Concern over the chemical and ecological status of water bodies has led to a higher demand for performing extensive water quality assessments. Until recently, the focus has mostly been on the water column itself but as it becomes clear that accumulated contaminants in sediments can leach into the water, some attention is now turning to the assessment of contaminants in sediments and the associated ecological risk.
The diffusive gradients in thin films (DGT) technique has shown great potential for applications in sediment quality assessment. The newly published guidelines in ICES TIMES No. 62 are intended to assist with the preparation and handling of DGT devices, sample analysis, and data interpretation.
DGT measurements allow the assessment of metal fluxes in sediments, which are useful for evaluating metal contamination, and predicting the risk posed by metal contaminants to benthic organisms.

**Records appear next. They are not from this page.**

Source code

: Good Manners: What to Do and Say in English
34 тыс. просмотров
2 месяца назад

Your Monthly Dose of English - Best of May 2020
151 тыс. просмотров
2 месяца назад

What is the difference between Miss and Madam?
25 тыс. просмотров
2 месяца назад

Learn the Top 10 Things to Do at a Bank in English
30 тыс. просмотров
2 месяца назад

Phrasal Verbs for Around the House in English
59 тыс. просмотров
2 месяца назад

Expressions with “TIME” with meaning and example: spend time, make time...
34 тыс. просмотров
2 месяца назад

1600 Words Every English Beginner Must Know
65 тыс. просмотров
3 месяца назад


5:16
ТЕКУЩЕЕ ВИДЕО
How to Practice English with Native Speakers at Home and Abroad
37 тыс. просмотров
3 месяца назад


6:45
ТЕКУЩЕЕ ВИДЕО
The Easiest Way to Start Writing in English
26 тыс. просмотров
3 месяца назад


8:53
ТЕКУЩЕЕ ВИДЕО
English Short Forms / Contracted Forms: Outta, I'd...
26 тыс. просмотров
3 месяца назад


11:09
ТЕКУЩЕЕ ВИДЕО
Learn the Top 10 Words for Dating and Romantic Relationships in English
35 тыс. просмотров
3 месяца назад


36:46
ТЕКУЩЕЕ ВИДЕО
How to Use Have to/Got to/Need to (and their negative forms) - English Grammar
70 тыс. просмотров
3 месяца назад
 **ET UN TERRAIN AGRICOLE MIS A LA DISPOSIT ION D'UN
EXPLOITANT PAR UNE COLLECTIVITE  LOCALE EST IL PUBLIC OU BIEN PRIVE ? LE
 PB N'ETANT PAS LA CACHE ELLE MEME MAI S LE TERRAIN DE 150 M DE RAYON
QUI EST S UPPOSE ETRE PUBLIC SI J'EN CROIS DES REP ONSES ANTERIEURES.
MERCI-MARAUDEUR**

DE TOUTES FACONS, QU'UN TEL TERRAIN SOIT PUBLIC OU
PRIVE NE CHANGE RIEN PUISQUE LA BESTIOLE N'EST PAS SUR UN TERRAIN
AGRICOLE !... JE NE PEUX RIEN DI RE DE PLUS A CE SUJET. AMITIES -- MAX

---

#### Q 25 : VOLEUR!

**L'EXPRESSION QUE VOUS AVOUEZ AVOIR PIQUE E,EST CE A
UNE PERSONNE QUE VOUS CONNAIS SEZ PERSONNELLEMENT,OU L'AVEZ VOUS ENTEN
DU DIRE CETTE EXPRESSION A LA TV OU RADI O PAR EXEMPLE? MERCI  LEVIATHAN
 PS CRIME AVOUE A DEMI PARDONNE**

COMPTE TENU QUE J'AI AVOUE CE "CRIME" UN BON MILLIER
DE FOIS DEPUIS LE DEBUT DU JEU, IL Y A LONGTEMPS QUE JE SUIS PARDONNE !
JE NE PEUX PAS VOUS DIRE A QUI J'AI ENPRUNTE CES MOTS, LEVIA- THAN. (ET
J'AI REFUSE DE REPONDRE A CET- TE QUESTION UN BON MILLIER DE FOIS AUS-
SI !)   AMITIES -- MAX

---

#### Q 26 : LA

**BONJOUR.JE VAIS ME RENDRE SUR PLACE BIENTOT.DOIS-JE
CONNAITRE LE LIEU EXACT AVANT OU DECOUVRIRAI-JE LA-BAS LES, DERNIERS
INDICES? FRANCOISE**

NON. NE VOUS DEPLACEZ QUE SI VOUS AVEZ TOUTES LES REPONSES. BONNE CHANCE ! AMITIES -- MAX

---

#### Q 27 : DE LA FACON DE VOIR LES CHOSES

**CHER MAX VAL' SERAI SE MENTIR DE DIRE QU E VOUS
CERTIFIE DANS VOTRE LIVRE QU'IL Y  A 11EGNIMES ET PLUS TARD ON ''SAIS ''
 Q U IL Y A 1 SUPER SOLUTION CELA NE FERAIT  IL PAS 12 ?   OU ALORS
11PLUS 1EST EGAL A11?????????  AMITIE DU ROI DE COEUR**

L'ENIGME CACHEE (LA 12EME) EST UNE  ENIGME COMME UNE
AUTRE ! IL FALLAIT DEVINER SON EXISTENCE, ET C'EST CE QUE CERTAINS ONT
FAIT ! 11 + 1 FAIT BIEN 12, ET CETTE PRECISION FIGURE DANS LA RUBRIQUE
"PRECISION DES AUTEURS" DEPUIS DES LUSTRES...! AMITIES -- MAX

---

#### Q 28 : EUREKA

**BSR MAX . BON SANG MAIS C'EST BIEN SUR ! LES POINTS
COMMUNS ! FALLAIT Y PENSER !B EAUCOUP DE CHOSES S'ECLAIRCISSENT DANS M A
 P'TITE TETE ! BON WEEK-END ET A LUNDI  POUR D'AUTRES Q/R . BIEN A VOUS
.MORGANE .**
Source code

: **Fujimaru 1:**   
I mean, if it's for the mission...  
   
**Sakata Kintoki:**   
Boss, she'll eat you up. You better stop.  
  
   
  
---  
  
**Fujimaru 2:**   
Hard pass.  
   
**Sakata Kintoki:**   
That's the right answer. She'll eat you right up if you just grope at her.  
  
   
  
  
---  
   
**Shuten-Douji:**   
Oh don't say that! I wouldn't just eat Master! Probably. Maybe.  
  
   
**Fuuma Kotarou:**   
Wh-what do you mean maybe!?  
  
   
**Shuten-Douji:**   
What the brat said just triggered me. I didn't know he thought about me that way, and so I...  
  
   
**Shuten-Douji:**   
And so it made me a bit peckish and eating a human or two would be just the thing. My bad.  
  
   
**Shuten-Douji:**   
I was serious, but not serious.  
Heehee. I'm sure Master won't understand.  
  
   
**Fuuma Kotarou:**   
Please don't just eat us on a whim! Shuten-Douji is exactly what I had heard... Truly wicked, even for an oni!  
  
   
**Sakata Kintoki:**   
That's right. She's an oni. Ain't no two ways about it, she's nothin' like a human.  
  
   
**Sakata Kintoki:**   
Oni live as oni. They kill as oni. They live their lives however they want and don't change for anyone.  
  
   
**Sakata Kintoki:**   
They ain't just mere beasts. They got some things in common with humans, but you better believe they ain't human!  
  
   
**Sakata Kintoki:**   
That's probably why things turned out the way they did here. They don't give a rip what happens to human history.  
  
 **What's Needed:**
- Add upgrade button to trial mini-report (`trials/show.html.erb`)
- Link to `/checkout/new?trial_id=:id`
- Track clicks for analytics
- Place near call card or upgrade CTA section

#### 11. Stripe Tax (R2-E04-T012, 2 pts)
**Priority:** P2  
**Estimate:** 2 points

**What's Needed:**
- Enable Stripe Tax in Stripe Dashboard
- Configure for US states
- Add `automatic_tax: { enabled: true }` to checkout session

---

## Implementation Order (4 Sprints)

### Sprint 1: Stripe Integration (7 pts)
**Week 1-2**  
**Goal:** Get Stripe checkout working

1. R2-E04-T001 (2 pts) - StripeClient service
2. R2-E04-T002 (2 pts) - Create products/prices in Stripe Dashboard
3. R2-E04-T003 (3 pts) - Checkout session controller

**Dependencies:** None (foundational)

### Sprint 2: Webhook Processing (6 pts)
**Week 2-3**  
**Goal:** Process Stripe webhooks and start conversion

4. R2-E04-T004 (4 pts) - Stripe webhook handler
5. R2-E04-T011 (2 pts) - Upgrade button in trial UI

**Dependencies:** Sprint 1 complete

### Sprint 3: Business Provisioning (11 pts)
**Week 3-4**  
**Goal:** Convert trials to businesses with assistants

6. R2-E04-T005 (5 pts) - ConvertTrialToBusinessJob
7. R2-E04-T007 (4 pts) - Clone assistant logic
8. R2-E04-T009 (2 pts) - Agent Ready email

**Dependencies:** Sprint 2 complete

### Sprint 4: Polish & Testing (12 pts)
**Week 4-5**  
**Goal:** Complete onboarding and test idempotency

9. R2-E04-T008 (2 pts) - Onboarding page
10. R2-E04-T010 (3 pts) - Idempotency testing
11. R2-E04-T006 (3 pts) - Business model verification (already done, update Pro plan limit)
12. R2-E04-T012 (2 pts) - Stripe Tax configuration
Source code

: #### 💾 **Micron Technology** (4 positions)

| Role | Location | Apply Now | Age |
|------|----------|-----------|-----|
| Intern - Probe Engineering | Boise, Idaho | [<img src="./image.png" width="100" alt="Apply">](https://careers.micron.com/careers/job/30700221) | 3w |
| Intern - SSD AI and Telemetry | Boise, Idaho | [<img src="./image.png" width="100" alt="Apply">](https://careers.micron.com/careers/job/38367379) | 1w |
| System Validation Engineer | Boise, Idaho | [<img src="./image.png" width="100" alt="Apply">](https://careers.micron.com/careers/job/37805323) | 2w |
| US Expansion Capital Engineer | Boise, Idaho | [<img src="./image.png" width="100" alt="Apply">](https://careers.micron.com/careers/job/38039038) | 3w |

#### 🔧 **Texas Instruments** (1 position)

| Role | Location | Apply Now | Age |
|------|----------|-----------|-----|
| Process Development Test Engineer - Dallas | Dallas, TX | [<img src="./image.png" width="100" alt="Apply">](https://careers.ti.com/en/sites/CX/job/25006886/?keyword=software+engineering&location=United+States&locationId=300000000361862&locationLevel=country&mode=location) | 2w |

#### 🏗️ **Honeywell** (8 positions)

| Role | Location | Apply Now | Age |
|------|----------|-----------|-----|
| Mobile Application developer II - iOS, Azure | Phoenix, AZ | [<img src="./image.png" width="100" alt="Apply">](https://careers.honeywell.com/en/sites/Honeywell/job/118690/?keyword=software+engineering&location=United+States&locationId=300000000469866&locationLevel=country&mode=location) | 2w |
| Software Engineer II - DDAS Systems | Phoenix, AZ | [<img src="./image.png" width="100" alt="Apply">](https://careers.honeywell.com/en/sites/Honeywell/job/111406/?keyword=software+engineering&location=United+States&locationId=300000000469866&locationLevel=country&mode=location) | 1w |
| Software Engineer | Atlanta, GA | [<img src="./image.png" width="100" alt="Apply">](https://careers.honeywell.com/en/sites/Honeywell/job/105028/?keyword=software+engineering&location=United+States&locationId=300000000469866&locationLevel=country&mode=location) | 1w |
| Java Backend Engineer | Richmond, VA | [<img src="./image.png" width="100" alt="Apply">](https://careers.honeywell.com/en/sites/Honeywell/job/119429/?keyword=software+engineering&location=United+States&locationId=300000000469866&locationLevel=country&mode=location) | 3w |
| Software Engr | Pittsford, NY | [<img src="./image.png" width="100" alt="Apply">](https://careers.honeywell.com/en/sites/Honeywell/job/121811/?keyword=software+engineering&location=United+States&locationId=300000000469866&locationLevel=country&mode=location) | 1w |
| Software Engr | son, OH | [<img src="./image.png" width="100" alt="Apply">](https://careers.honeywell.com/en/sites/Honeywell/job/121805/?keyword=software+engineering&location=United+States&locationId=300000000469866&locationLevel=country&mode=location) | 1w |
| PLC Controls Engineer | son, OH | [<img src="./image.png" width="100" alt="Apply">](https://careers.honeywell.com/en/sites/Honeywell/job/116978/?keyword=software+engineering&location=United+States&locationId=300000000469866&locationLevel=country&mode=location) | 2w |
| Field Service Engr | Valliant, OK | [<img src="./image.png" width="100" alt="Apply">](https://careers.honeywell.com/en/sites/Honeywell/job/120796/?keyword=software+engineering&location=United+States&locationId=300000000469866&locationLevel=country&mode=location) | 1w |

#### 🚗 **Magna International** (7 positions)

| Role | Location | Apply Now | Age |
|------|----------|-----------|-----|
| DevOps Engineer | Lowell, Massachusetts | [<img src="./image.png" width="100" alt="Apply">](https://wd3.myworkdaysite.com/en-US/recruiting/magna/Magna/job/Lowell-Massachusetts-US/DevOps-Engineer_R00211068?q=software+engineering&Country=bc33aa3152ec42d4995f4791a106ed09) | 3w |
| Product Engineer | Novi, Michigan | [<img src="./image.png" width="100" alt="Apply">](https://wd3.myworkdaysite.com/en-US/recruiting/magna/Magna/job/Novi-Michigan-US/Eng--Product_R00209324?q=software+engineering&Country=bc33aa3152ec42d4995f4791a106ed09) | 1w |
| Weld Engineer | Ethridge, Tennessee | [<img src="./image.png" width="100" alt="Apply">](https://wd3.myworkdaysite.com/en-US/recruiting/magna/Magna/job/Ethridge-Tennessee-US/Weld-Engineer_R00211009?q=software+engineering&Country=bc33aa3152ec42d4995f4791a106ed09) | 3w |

The guidelines have been produced by Elvio D. Amato (University of Antwerp), Thi Bolam (Cefas) , and Maria Jesus Belzunce-Segarra (AZTI), all members of the Working Group on Marine Sediments in Relation to Pollution (WGMS). The group plays a key role in the advancement of sediment related science.
The authors expect that this publication will benefit experienced users operating in the field of environmental monitoring and risk assessment for aquatic ecosystems, including research institutions, environmental protection agencies, and consulting firms.